Widgi.Toolbar: [SBI $9A5B542E] Search hook (Registry value, fixed)
HKEY_USERS\S-1-5-21-724223114-981428568-4039481322-1001\Software\Microsoft\Internet Explorer\URLSearchHooks\{B922D405-6D13-4A2B-AE89-08A030DA4402}

Widgi.Toolbar: [SBI $16C3A07B] Settings (Registry value, fixing failed)
HKEY_LOCAL_MACHINE\SOFTWARE\Microsoft\Windows\CurrentVersion\Installer\Folders\C:\Program Files (x86)\Common Files\Spigot\

Widgi.Toolbar: [SBI $000389AB] Settings (Registry value, fixing failed)
HKEY_LOCAL_MACHINE\SOFTWARE\Microsoft\Windows\CurrentVersion\Installer\Folders\C:\Program Files (x86)\Common Files\Spigot\Search Settings\

DoubleClick: Tracking cookie (Chrome: Chrome) (Cookie, fixed)


----------



## tetonbob (Jan 10, 2005)

*Re: Widgi.Toolbar*



> Is widgi.toolbar something to worry about?


Not particularly. It's a toolbar. Most toolbars can be uninstalled via the Control Panel and removed from browsers search engine providers.

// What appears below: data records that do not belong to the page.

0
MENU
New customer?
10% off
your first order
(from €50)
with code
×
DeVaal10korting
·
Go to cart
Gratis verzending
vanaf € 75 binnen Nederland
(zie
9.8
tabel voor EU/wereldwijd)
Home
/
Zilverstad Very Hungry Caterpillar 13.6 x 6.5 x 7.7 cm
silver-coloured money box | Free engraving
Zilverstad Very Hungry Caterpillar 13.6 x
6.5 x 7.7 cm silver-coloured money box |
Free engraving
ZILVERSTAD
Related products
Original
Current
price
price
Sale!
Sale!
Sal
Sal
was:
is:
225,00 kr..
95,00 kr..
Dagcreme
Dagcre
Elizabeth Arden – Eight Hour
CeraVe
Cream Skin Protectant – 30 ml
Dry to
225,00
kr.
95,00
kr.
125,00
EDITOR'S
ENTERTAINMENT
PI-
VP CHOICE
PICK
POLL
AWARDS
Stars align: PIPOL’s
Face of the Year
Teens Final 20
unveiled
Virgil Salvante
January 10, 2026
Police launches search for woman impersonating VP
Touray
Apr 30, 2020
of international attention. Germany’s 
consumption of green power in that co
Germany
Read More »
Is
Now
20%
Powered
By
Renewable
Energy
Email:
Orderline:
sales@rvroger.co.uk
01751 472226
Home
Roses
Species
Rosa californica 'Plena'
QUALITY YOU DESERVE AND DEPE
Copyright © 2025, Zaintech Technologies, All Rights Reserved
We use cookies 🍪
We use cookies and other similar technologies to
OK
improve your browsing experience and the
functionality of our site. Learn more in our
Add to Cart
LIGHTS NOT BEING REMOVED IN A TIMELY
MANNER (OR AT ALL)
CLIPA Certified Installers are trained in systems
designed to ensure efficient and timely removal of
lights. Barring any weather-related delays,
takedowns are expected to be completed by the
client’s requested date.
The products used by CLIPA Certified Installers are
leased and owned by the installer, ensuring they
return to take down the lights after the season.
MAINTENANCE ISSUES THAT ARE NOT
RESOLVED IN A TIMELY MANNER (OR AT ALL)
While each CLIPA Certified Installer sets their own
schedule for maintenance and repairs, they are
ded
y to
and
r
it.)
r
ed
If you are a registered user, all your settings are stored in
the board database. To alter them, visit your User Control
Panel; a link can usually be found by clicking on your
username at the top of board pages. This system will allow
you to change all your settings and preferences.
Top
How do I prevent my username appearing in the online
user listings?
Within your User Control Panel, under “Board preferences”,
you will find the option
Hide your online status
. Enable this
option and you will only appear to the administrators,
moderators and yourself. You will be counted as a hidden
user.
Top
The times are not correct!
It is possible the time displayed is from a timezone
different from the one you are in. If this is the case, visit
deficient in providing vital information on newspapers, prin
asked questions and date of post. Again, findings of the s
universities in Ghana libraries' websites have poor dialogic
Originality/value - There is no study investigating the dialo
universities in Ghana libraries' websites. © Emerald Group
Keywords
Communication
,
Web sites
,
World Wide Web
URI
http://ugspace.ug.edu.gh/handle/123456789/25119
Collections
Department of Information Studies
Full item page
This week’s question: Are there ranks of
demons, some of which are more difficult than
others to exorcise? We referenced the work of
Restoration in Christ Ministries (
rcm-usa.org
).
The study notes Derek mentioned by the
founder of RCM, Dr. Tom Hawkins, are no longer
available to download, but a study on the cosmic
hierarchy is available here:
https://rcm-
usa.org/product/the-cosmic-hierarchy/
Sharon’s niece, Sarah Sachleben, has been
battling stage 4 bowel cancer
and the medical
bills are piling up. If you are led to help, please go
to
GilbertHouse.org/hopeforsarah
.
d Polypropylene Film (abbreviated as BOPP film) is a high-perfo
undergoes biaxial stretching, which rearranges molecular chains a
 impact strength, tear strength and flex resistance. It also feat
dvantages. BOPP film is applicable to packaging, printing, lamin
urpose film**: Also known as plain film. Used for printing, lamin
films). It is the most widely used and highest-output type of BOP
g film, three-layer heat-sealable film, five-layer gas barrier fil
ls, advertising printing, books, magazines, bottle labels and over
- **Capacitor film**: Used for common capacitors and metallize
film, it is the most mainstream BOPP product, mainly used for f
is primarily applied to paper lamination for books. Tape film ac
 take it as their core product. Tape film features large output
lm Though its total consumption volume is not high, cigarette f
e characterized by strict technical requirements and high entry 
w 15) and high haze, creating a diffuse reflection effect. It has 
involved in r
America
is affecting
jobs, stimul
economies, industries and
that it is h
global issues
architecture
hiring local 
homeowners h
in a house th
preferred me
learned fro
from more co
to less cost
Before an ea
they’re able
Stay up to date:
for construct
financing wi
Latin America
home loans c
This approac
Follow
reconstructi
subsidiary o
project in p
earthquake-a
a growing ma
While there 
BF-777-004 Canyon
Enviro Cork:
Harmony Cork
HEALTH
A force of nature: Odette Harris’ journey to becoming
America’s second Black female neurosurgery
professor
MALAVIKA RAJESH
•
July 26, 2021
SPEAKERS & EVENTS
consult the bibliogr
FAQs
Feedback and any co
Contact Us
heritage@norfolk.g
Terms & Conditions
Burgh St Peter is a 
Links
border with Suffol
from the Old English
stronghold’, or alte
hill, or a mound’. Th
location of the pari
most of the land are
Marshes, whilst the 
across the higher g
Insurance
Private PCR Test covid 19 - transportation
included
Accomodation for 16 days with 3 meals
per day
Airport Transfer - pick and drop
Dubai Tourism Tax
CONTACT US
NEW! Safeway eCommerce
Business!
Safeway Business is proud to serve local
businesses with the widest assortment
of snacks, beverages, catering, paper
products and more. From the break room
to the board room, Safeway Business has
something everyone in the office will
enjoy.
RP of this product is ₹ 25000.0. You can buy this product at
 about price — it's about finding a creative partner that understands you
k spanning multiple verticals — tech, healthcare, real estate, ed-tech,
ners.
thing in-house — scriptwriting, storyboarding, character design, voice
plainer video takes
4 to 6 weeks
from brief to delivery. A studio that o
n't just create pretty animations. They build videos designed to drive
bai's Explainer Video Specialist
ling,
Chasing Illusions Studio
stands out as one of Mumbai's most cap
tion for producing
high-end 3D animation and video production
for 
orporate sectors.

> could not remove the last two, because they were "in use", even after rebooting and rescanning with nothing else running.


Try scanning in Safe Mode.

Does this folder exist?
C:\Program Files (x86)\Common Files\Spigot

The items Spybot is still detecting are orphaned registry keys. If you know your way around regedit you can remove the value manually. If you don't have experience in regedit, don't do it.


----------



## Gene145 (Sep 21, 2007)

*Re: Widgi.Toolbar*



tetonbob said:


> Not particularly. It's a toolbar. Most toolbars can be uninstalled via the Control Panel and removed from browsers search engine providers.
> 
> Try scanning in Safe Mode.
> 
> ...


I normally use Firefox. Chrome is installed. Neither show anything of the sort as tool bar or extensions. 

Control panel does not show it. 

I did not try scanning in safe mode. 

The folder does not exist if I go thru C:\Program files. 
and "search" can't find it .


----------



## Basementgeek (Feb 7, 2005)

*Re: Widgi.Toolbar*

Again, scan in the safe mode as that should stop it from starting up (running). It is hard to delete since it is running.

BG


----------



## Gene145 (Sep 21, 2007)

*Re: Widgi.Toolbar*

OK! Safe mode scanning says it has been removed. 

Thanks for the help/.


----------



## tetonbob (Jan 10, 2005)

*Re: Widgi.Toolbar*

:thumb:

Well done.


----------